Five days from now, the polls will be closed everywhere

It's early Friday morning – 12:50 am – on November 1. I'm worn out by this election; I can't imagine how the campaigns feel. The Harris campaign has three stops in Michigan on Sunday, including one in East Lansing. I'd love to see her speak, but I sometimes wonder if I'd be taking up a spot that an actual voter deserves.

There's a rising sense of apprehension, a fear that this will once again be like 2016. But it won't be like 2016 for many reasons, and high on that list is the fact that Trump's campaign has been much darker in its message, much more authoritarian.
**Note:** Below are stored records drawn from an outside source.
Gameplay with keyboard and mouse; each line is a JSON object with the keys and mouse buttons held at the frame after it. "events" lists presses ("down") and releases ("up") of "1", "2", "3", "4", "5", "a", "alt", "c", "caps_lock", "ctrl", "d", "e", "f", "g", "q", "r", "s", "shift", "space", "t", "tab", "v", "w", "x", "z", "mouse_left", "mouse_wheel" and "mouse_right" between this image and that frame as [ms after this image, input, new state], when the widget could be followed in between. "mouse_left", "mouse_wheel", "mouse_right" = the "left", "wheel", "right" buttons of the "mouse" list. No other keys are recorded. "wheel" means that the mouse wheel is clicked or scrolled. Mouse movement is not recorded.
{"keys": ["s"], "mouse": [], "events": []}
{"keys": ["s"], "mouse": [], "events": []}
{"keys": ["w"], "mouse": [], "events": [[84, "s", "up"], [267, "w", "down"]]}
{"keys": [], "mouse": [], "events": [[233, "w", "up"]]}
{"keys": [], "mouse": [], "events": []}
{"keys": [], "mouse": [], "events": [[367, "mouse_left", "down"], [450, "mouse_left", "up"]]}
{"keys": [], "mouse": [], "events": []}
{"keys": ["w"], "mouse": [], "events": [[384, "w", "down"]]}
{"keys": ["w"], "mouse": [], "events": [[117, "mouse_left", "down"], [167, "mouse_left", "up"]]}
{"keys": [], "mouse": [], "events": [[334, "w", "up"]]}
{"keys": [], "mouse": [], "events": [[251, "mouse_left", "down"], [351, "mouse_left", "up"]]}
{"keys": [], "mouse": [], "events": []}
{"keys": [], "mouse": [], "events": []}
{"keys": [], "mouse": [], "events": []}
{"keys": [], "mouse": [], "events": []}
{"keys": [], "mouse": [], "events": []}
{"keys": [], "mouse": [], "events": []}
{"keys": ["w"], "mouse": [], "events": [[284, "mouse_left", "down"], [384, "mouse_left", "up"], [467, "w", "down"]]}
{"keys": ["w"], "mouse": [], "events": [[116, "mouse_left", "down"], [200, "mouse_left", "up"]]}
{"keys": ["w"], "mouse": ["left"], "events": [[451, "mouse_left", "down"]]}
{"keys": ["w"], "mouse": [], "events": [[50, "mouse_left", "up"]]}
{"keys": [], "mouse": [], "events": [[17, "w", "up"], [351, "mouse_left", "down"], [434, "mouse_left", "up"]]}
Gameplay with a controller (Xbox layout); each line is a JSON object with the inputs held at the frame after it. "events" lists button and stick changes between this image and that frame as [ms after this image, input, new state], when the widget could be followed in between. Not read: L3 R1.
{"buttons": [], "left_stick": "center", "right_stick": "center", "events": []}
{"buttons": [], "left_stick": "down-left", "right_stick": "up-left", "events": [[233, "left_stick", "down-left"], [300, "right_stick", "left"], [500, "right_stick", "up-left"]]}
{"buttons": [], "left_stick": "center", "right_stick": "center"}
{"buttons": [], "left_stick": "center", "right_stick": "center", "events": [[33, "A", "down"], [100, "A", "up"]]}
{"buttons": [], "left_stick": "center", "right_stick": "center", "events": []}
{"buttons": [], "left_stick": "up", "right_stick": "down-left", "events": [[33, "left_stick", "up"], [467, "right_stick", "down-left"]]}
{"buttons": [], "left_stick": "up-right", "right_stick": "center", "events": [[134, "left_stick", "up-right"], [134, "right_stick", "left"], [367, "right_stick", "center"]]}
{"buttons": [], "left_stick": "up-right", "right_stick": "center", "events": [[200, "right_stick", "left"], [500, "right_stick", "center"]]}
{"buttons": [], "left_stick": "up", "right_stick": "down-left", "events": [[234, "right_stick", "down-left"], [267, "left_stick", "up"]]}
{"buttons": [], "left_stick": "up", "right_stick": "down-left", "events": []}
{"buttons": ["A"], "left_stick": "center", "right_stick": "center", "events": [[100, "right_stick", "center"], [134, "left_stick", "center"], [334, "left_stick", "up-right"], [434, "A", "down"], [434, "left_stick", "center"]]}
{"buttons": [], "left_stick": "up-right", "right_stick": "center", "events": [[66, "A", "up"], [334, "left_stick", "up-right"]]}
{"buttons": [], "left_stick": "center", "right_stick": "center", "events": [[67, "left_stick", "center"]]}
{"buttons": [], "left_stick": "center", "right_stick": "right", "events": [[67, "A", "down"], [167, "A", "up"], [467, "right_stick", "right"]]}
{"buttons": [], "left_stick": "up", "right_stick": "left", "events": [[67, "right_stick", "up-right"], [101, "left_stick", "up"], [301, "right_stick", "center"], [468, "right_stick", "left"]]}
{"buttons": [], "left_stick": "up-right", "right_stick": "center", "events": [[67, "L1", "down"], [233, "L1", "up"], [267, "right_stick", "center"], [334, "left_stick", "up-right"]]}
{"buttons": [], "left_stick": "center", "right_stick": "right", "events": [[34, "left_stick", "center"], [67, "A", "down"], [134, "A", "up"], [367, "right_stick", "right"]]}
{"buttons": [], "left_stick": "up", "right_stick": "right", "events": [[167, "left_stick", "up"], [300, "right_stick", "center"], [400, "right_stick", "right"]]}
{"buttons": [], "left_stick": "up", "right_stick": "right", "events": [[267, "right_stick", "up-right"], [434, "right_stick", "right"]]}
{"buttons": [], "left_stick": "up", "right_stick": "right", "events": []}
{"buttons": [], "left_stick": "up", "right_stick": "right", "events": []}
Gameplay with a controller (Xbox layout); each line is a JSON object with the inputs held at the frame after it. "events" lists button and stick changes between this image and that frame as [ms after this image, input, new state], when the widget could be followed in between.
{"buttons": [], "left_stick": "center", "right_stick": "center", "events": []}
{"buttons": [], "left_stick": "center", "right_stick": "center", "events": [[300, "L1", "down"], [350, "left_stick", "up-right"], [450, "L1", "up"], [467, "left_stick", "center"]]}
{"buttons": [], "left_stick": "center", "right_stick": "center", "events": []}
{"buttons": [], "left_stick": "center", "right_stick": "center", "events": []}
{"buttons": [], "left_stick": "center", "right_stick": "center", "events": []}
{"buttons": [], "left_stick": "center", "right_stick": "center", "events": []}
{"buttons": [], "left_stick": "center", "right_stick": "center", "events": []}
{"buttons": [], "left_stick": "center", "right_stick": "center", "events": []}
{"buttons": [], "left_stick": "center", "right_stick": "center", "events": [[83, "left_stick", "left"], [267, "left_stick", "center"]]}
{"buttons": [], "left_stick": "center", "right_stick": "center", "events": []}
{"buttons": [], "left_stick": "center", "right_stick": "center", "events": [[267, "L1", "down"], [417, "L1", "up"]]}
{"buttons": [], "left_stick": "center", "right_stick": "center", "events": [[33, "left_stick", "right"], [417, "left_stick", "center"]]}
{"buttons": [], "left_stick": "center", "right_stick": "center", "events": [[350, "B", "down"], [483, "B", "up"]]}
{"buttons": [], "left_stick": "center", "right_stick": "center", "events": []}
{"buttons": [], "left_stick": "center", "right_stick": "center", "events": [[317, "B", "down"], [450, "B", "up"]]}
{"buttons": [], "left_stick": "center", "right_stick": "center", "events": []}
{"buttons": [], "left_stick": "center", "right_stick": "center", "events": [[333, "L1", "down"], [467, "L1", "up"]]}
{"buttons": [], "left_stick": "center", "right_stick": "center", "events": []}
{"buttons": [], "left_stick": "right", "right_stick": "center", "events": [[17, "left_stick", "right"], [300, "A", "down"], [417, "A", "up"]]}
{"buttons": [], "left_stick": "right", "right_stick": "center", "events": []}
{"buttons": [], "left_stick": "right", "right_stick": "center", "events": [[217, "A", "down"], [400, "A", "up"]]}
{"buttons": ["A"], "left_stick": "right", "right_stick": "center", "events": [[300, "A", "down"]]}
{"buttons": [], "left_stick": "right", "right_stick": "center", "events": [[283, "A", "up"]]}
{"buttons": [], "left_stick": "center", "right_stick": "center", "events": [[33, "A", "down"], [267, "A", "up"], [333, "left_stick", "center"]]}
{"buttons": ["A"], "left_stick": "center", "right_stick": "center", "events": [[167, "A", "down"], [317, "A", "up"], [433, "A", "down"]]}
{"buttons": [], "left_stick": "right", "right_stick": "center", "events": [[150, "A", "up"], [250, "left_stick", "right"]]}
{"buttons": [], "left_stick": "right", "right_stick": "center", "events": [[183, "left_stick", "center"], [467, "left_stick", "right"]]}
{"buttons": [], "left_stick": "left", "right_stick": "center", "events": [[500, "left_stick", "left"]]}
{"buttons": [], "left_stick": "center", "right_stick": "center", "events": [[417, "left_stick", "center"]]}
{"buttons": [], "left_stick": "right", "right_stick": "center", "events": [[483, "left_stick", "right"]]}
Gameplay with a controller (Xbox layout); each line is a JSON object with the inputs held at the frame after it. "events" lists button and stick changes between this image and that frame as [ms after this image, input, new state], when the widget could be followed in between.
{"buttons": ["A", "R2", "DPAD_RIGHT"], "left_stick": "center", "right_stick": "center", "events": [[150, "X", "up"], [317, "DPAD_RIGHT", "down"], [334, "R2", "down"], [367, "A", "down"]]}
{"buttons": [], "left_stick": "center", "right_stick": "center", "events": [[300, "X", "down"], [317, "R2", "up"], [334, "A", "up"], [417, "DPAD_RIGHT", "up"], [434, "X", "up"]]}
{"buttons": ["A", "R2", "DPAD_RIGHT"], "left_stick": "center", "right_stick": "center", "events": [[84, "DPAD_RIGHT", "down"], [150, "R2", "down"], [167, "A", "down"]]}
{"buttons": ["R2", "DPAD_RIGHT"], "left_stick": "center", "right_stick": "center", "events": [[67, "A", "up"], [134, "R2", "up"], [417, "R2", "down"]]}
A win will be much worse for us than it was in 2016.

There's also a sense of hope. The idea of electing Trump again seems unthinkable. People keep reading the tea leaves and coming up with one indicator or another why things look hopeful. How much of that is self-delusion and people speaking from inside the echo chamber?

In 2016 Trump drew low-propensity voters that the polling had missed. While he lost the popular vote to Clinton 62,984,828 to 65,853,514, no one expected him to win as many votes in as many critical places as he did. In 2020 he drew even more – 74,223,975 votes. He still lost the popular vote (and this time, the election) to Biden who drew 81,283,501 votes. It was a staggeringly large amount of votes.

The polls underestimated Trump's support both in 2016 and in 2020. So how are they doing this time? Obviously polling organisations have updated their voter models, but how well have they done? Do they still lag when it comes to Trump support? Or have the overcorrected – maybe basing their models off the 2020 electorate, perhaps missing the fact that the world has changed again.

Polls can't really tell us anything we don't know. They say election is within the margin of error. That's the best we have.